本『姫川玲子シリーズ』は、女性刑事姫川玲子を主人公とする、ミステリーというよりはサスペンス色の強い作品が多い長編がメインの警察小説です。
作者誉田哲也の作品の中でも登場人物のキャラクター設定がとてもよく、またテンポ良い文章が物語世界に入り込み易い作品で、ベストセラーとなるのも納得のシリーズです。
姫川玲子シリーズ(2023年12月31日現在)
主人公姫川玲子は男勝りの性格で、直観に従い班長として菊田和男巡査部長らを始めとする部下の男たちを引っ張って行きます。
また部下たちも、暴走しがちでどことなく危なっかしい姫川玲子をサポートしながら事件を解決していくのです。
ひたすら感覚で犯人を追い詰める姫川は、天敵ともいうべきガンテツこと勝俣健作警部補から、犯人と同じ思考方法をとる姫川は危なっかしいと指摘されたりもしています。
しかし、レイプという悲惨な過去を持つ主人公の姫川は、その過去をトラウマとして抱えながらも自分を支えてくれ、後に殉職してしまった女性警察官を思いながら職務に邁進していくのです。
本『姫川玲子シリーズ』ではポイントポイントで人情もののような心の交流をも描きながら物語が進んでいくので、読者としても気楽な気持ちで読み進めることができます。
ただ、猟奇的と言っても良い場面があるのでグロいシーンが駄目な人は少々注意が必要かもしれません。
時には、誉田哲也の他のシリーズ『ジウサーガ』とシンクロする遊びがあったりするのも楽しみの一つです。

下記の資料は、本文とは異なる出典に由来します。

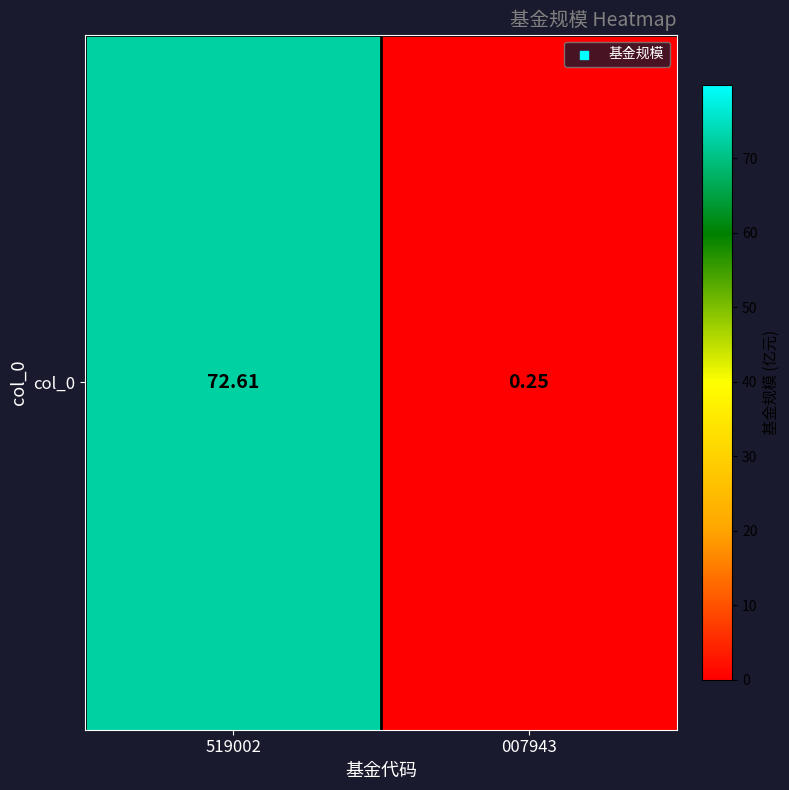

What is the difference between the values at 007943 and 519002?

72.4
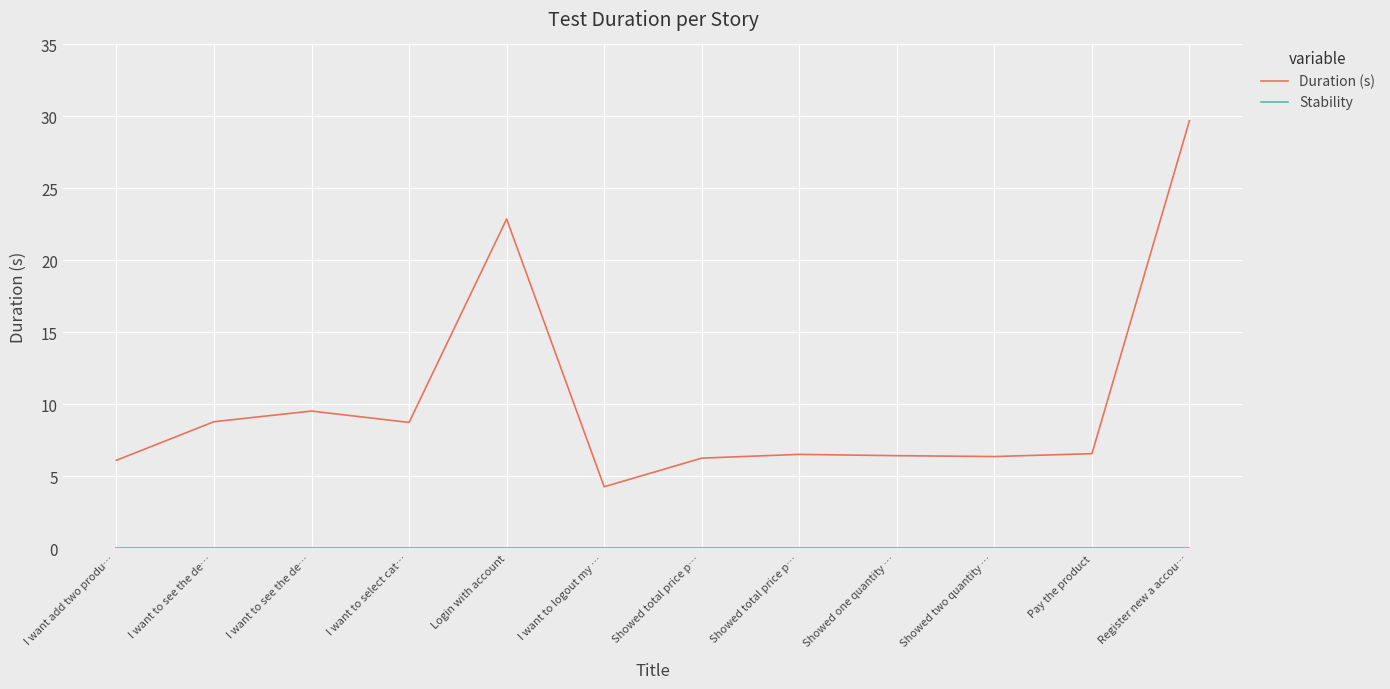

List the labels in order of Duration (s) value, largest first.

Register new a accou…, Login with account, I want to see the de…, I want to see the de…, I want to select cat…, Pay the product, Showed total price p…, Showed one quantity …, Showed two quantity …, Showed total price p…, I want add two produ…, I want to logout my …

テレビドラマ、また映画も、竹内結子が主演として姫川玲子を演じ、菊田を西島秀俊、井岡を生瀬勝久という同じキャストで作成されていて、個人的にはなかなか良くできていたという印象のドラマでした。
ただ、ガンテツこと勝俣を武田鉄矢が演じていたのは少々イメージ違いかと思っていましたが、見ているうちに武田鉄矢こそがふさわしいと思えてきたのですから、役者さんは大したものです。
更に、2019年4月からは新たな姫川玲子の物語として『ストロベリーナイト・サーガ』と題したドラマがフジテレビで放映されました。
しかし、キャストが姫川役を二階堂ふみというのはまあいいのですが、個人的には菊田和男をKAT-TUNの亀梨和也が演じるということでしたので、結局見ることもありませんでした。
なお、これまで『姫川玲子シリーズ』の第五弾として記載していた『感染遊戯』は、『姫川玲子シリーズ』としてはカウントしないこととするそうです。
というのも、「将来的に勝俣健作(かつまたけんさく)を主人公とする作品が刊行された場合、『感染遊戯』は「勝俣健作シリーズの第一作」と紹介されるであろうから
」だということです( Book Bang : 参照 )。